> **Stated problem**
Reproduce the listing below, swapping each "catalogue / barcode" for "catalog number" and changing nothing else.

::::

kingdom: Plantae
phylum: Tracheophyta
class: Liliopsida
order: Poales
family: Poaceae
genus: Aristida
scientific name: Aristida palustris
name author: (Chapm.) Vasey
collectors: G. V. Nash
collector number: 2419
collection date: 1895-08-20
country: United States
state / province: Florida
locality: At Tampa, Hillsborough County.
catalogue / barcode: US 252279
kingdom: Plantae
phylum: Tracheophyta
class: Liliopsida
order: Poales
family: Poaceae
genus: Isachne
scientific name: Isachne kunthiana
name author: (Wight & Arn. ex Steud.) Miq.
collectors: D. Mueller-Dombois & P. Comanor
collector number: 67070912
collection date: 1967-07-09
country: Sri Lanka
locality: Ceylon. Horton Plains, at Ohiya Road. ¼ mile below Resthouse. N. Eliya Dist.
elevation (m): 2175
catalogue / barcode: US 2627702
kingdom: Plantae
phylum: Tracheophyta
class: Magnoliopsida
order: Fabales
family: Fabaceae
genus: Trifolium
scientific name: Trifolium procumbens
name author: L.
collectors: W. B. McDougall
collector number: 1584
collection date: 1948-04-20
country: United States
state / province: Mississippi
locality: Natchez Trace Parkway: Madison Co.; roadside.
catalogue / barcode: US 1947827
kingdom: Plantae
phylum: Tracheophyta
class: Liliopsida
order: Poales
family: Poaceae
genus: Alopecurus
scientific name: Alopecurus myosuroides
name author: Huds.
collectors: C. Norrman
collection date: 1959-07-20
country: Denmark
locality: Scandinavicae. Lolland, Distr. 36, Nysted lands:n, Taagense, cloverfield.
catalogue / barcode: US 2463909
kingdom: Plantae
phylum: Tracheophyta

::::

> **Final result**
kingdom: Plantae
phylum: Tracheophyta
class: Liliopsida
order: Poales
family: Poaceae
genus: Aristida
scientific name: Aristida palustris
name author: (Chapm.) Vasey
collectors: G. V. Nash
collector number: 2419
collection date: 1895-08-20
country: United States
state / province: Florida
locality: At Tampa, Hillsborough County.
catalog number: US 252279
kingdom: Plantae
phylum: Tracheophyta
class: Liliopsida
order: Poales
family: Poaceae
genus: Isachne
scientific name: Isachne kunthiana
name author: (Wight & Arn. ex Steud.) Miq.
collectors: D. Mueller-Dombois & P. Comanor
collector number: 67070912
collection date: 1967-07-09
country: Sri Lanka
locality: Ceylon. Horton Plains, at Ohiya Road. ¼ mile below Resthouse. N. Eliya Dist.
elevation (m): 2175
catalog number: US 2627702
kingdom: Plantae
phylum: Tracheophyta
class: Magnoliopsida
order: Fabales
family: Fabaceae
genus: Trifolium
scientific name: Trifolium procumbens
name author: L.
collectors: W. B. McDougall
collector number: 1584
collection date: 1948-04-20
country: United States
state / province: Mississippi
locality: Natchez Trace Parkway: Madison Co.; roadside.
catalog number: US 1947827
kingdom: Plantae
phylum: Tracheophyta
class: Liliopsida
order: Poales
family: Poaceae
genus: Alopecurus
scientific name: Alopecurus myosuroides
name author: Huds.
collectors: C. Norrman
collection date: 1959-07-20
country: Denmark
locality: Scandinavicae. Lolland, Distr. 36, Nysted lands:n, Taagense, cloverfield.
catalog number: US 2463909
kingdom: Plantae
phylum: Tracheophyta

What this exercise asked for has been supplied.